Conforme o prefácio de Fábio Ochôa, "Loco" Sexton reflete o sentimento da época em que foi produzido, marcada por assassinatos, torturas, estupros e desaparecimentos cometidos sob as ordens da ditadura militar que vigorou de 1976 a 1983, e a situação do próprio Oesterheld, vivendo foragido na clandestinidade. O trágico se impõe, com lampejos de lirismo ou ironia. A HQ, escreve Ochôa, não dá espaço para a piedade, "frequentemente um gesto de bondade é recompensado com traições e disparos pelas costas. O destino de todo homem é a morte, mas, antes disso, ele vai passar invariavelmente por um mar de dores".
Por causa das atribulações da fase final da carreira de H.G. Oesterheld e da troca constante na autoria, "Loco" Sexton é uma obra irregular na sua qualidade e no seu impacto. Mesmo com 10 páginas, algumas histórias parecem se arrastar, especialmente quando carregadas de texto. Outras soam repetitivas ou previsíveis.
Mas quando Oesterheld e Del Castillo acertam a mão, o golpe é poderosíssimo. Vide a narrativa sobre o jovem Barney Ploughman, que resolve servir como ajudante de Joe Barrow.
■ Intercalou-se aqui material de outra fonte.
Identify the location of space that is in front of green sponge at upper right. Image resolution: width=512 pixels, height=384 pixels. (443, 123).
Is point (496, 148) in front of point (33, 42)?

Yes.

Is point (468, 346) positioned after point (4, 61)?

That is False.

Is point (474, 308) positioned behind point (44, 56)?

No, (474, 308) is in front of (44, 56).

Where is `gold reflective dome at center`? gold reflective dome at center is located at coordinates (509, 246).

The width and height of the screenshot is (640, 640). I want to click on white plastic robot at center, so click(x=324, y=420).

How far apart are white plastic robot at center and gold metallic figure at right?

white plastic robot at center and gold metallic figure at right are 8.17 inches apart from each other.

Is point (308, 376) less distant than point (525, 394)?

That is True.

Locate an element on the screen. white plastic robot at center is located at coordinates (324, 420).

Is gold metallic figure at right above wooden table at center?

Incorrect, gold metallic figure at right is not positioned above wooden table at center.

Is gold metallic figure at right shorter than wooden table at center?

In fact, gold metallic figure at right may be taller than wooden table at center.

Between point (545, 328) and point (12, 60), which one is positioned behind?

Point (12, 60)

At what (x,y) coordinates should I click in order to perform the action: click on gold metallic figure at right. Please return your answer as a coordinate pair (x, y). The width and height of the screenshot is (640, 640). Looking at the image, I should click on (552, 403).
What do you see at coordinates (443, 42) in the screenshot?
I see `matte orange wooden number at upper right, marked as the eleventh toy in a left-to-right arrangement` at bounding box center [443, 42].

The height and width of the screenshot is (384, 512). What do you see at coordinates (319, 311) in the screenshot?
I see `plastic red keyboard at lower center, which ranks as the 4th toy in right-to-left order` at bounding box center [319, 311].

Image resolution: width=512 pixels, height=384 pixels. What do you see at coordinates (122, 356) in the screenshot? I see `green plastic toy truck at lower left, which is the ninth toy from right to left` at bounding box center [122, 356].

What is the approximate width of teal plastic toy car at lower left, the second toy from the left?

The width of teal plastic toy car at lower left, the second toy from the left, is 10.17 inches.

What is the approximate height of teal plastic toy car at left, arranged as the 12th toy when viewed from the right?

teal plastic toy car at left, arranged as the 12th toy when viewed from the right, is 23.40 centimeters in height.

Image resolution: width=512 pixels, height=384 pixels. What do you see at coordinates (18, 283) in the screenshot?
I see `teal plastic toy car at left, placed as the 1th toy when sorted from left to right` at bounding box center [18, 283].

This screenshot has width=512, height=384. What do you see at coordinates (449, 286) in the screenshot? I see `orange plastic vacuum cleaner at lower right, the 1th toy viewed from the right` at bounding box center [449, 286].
Ou Morte de um Xerife, que surpreende mesmo dando um spoiler no título.
Aliás, nesse mundo inóspito até os supostos mocinhos trapaceiam, e mulheres são capazes de vinganças sangrentas. Não há, contudo, necessariamente julgamento ou condenação. Como diz "Loco" Sexton em O que Acabou Morrendo, "às vezes, os bons não são tão bons, e os maus não são tão maus. Ainda falta a moral da história, mas é melhor que cada um tire suas conclusões".

Os roteiristas substitutos também podem brilhar. Em O Nono Mandamento, Guillermo Saccomano entrega um belo e amargo conto sobre tentação, cobiça e traição.
A última história escrita por H.G. Oesterheld, A Lenda de Peter Wabren, ilustra o que Fábio Ochôa afirma sobre a construção dos mitos difundidos por jornais, livros, filmes e quadrinhos — "O Oeste foi bem menos intrépido e bem mais chato do que imaginamos", ele define no prefácio. Na abertura dessa trama, "Loco" Sexton assume que inventou muitas de suas narrativas — "mas as criei com base em fatos reais, que era melhor deturpar um pouquinho".
O que marca a HQ não são os supostos feitos de Peter Wabren, mas uma breve passagem na qual o jornalista é personagem. No contexto de ameaça em que Oesterheld vivia, sempre sob o risco de ser levado pelos militares, as palavras soam como mensagem cifrada: "Adeus, xerife. É bom se prevenir. E eu também vou barricar minha porta".